Atlantic Hurricane Threat Will Not Dissipate After Irma, Jose

Hurricane Irma is bearing down on the northern Caribbean islands at Category 5-strength, and residents and businesses in its path are making storm preparations, especially following Harvey’s recent devastation in southeast Texas.

According to the National Hurricane Center’s latest forecast, Irma will spend the rest of the week traveling west and north across the Greater Antilles before making landfall in South Florida sometime on Sunday as a major, life-threatening storm.

But even after Irma runs its course, the threat of tropical cyclone formation in the Atlantic Basin will continue. Although it is still early on, brand-new Hurricane Jose may come into focus within the next two weeks as interaction with the U.S. coastline cannot be ruled out.

But even if Jose remains favorably out to sea, weather models suggest that the active tropical Atlantic pattern continues through late September, and possibly beyond. This weekend will mark the typical peak of Atlantic hurricane season, but when the environment is as supportive as it has been, the formation of dangerous storms could continue well into October.

Just as Hurricane Harvey shook up the U.S. oil and energy industry last week, Irma could produce devastating consequences for agriculture as a significant portion of the country’s pork and poultry production lies in the southeastern states.
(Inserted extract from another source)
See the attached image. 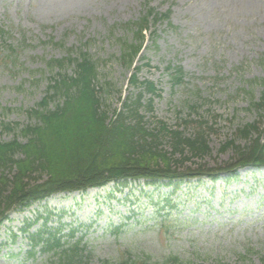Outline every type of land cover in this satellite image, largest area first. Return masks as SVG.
Instances as JSON below:
<instances>
[{"label":"rangeland","instance_id":"1","mask_svg":"<svg viewBox=\"0 0 264 264\" xmlns=\"http://www.w3.org/2000/svg\"><path fill=\"white\" fill-rule=\"evenodd\" d=\"M147 11L167 18L150 19L142 42L134 24ZM0 27L5 45L14 46L0 48V143H22L20 130L36 123L28 113L57 72L48 62L85 54L110 116L133 93L128 79L136 67L158 93L144 95L153 104L152 116L141 112L148 126L159 121L186 137L201 132L208 145L175 165L189 176L168 188L111 184L51 194L5 214L0 203V264H58L76 248L88 264L173 257L179 264H264V169L235 168L233 149H222L229 141L248 145L241 125L262 116L264 126V111L248 108L264 91L255 85L264 81V0H0ZM143 43L130 61L125 51ZM64 64L70 75L74 66ZM168 66L184 72L183 85L171 86ZM160 147L171 150L167 139ZM48 239L59 248L48 250Z\"/></svg>","mask_w":264,"mask_h":264},{"label":"trees","instance_id":"2","mask_svg":"<svg viewBox=\"0 0 264 264\" xmlns=\"http://www.w3.org/2000/svg\"><path fill=\"white\" fill-rule=\"evenodd\" d=\"M163 17L167 18L147 11L146 16L134 24L139 28V38L143 40V28L147 29L150 19L157 23ZM4 35L0 27V48L5 47L6 51L12 52L13 46L5 45ZM137 52L138 48L132 49L131 54L136 55ZM65 60L74 66L70 75L64 71ZM48 65L50 70L56 69L57 72L49 79L42 102L28 113L36 123L20 130L24 138L22 143L15 138L0 143V203L4 205L3 210L43 200L57 192L79 191L111 183L115 189L128 185V182L143 183L154 190L166 188L187 180L189 176L188 173H177V163L182 165L189 156L197 157L208 152L205 135L201 132L194 137H186L161 122H156L152 128L147 125L140 112L144 110L151 114L153 104L152 100L144 102V93L155 96L157 90L153 82L139 81L138 70L129 80L136 92L131 93L123 101V108L111 117L103 104L102 89L96 84V65L85 54L73 60L54 59ZM168 67L167 77L171 86L183 85L184 72ZM255 85L264 88V81ZM252 86L250 84L244 91H251L247 95L253 93ZM249 99L248 108L259 113L264 111V91L258 101L252 97ZM53 103H56L53 109L49 108ZM185 103L180 108H184ZM261 117L258 116L259 121L241 125L237 130L248 143L246 147L234 146V141H229L222 148L233 149L235 168L264 169V129L260 130L259 126ZM4 126L11 130L9 125ZM163 139H167L171 149L169 153L160 147ZM4 170L10 172L11 178L3 173ZM202 174L200 172L195 177ZM40 242L43 243L42 240ZM45 242L48 250L59 248V242L49 244V239ZM75 252H78L77 248L69 254L64 253L58 264L89 263L86 257ZM163 264L179 262L173 257Z\"/></svg>","mask_w":264,"mask_h":264}]
</instances>
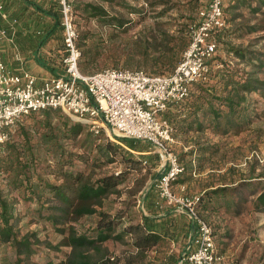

Additionally, Georgia is the No. 2 producing cotton state, and harvest should begin later this month.

The primary U.S. corn and soybean crops lie far from the areas of direct impact, but the grain markets could experience indirect effects of Irma as it is likely to disrupt logistics, particularly the movement of supply to both feed mills and ports.

Ongoing Threat

Conditions in the tropical Atlantic Ocean are extremely supportive of hurricane activity with warm waters and calmer upper-level winds, so it was no surprise when another system popped up earlier this week right behind Irma. That storm is called Jose and it reached hurricane status – sustained winds of at least 74 miles per hour (119 km per hour) – late on Wednesday.

The NHC predicts Jose will curve to the north and scrape by the Leeward Islands over the weekend and then move out into the ocean by Monday morning, likely at a lower strength than Irma.

The official NHC forecast does not yet extend beyond Monday, but other forecast models do. Some of those recent runs show the possibility of Jose getting stalled out Tuesday in the wake of both Irma and a low-pressure trough moving off the coast of the Northeastern United States.

If this happens, there is a high likelihood that Jose’s stalling could cause it to drift southward into warmer, storm-supporting waters, and into the path of the tropical easterly trade winds. In that position, Jose stands a chance to threaten the coastal United States.

Wednesday’s mid-day run of the U.S. GFS model suggests that Jose may be absorbed into the remnants of that low and pulled northeastward away from land by next Thursday. This is the best-case scenario for residents on the west side of the ocean which will likely still be picking up from two devastating hurricanes.

Irma Possibilities

Irma slammed into the Caribbean islands of Barbuda and St. Maarten early on Wednesday packing sustained winds of 185 mph (298 kph). That ties Irma with three other storms as the second strongest hurricane by wind speed in the North Atlantic Basin.

Irma’s wind speeds have placed the storm deep into Category 5 classification, which requires sustained winds greater than 156 mph (251 kph). A hurricane in the North Atlantic is considered “major” if wind speeds exceed 110 mph (177 kph).

The powerful storm is scheduled to make landfall in the vicinity of Miami sometime on Sunday. Southern Florida also marks the United States’ most recent Category 5 landfall, which was Andrew in 1992.

Irma will still be a major hurricane by that time, but whether it retains Category 5 status is still uncertain. The stretch of ocean waters between Irma and Florida are even warmer than the storm’s current location, meaning the potential exists for it to maintain or even increase strength as it approaches, so long as it makes minimal interaction with land along the way.

Once it moves into Florida from the south, Irma will likely continue northward and traverse most of the peninsula, likely along the Atlantic side. But Irma could be pulled offshore to the north and east, possibly setting up a secondary landfall in Georgia or the Carolinas around Monday.

The same low-pressure trough that could stall Jose may also impact Irma’s track depending on the mid-latitude system’s strength, speed, and position by the time it leaves the U.S. Northeast. And the stronger an Atlantic hurricane is, the more prone it is to curve to the right of motion due to the asymmetry that arises in the wind patterns.